Billy gave Connie a nudge. "Smell this," he whispered. He had the old Mura butt in the palm of his hand. Connie smelled it; but it just smelled like any kind of old burnt-out cigarette to her. "Now smell the cigarette smoke from that man," Billy said. Connie sniffed. "Are they the same?" Billy demanded. Connie shrugged. She didn't know.
"Watch the guy," said Billy Maloon, "and see where his cigarette butt lands if he throws it away when he leaves."
Connie nodded. Bully and the bullet-head burglar-man had strolled a few steps down No-Name Street. By just turning her head slightly, Connie could now see both of them plainly and also Princey, who was interested in the man and kept smelling his pocket and wagging his tail. The men were chatting jovially about dogs—what dogs bite and what dogs don't. At any moment, Connie thought she might hear the bullet-head man tell about his little girl—how he had had to get rid of his cocker spaniel because she had bitten his little girl.
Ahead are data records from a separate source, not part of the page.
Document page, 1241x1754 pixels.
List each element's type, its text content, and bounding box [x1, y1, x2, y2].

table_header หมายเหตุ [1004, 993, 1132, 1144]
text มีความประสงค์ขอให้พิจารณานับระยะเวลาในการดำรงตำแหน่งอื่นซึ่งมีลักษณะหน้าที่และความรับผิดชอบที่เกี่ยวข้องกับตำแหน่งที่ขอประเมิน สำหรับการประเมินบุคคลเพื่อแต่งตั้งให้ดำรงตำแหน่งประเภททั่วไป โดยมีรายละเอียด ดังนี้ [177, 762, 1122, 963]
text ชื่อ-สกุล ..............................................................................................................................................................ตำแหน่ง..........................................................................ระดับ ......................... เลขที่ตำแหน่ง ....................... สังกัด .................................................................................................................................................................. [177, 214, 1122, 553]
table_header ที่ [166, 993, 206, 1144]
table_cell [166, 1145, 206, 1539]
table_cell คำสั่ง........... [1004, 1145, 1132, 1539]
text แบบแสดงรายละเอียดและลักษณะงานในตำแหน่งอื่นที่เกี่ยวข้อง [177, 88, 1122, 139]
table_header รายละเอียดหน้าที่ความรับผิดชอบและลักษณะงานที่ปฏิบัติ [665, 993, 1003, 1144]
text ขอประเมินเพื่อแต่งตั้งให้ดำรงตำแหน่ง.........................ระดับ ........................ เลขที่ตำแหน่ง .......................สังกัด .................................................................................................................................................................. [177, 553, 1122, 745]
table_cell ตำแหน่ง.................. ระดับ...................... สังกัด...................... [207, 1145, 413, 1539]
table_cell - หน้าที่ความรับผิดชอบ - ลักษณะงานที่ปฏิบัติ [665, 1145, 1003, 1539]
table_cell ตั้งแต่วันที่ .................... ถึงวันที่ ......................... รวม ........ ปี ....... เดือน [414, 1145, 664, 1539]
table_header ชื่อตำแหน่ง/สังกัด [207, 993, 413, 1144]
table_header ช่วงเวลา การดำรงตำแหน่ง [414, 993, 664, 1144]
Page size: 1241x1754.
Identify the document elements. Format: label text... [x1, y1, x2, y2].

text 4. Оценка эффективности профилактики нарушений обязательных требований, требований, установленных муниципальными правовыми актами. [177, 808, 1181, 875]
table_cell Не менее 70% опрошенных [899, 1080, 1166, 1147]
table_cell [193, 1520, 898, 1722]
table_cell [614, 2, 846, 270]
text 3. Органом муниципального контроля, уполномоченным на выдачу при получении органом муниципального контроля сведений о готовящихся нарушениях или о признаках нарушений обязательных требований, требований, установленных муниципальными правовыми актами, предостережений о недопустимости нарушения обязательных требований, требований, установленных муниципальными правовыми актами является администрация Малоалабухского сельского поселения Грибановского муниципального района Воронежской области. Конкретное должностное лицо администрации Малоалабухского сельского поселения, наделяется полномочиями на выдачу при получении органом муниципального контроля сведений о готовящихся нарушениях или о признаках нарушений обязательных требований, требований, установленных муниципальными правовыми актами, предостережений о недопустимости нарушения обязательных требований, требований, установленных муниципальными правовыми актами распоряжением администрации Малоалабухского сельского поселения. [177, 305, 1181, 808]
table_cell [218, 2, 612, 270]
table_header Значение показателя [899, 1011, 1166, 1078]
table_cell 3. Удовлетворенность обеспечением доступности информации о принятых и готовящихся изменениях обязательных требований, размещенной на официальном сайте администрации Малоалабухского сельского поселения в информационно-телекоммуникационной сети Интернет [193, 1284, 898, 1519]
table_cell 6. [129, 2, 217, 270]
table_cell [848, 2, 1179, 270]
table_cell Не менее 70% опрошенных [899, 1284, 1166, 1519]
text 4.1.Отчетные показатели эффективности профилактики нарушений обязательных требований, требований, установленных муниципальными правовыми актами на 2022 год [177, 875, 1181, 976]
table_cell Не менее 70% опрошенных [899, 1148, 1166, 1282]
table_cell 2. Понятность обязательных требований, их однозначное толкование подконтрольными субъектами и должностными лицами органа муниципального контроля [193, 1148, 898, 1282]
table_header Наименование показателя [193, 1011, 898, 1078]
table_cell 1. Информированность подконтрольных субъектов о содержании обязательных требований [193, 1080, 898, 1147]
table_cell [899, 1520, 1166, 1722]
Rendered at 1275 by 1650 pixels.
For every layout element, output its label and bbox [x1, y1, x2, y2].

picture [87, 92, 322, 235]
Gradually, the other children became aware of the tension in the air. One look at Connie and Billy gave them the impression that they should be smelling a rat. Almost every person in the trial in the Circle cast a glance at Bully Vardeer and the bullet-head man. No one said a word; their faces remained blank. Connie couldn't tell whether or not any of them realized that the man talking to Bully Vardeer might be burglar number one. Who knows? They might all have forgotten the part of the burglar story that dealt with events leading up to the day itself—the loose-stocking lady ... the beautiful-mansions man, all of it. Anyway, thank goodness, no one—not even Hugsy Goode, who was apt to blurt out whatever comes into his mind—said one common word and spilled the beans to bullet-head that they had his number.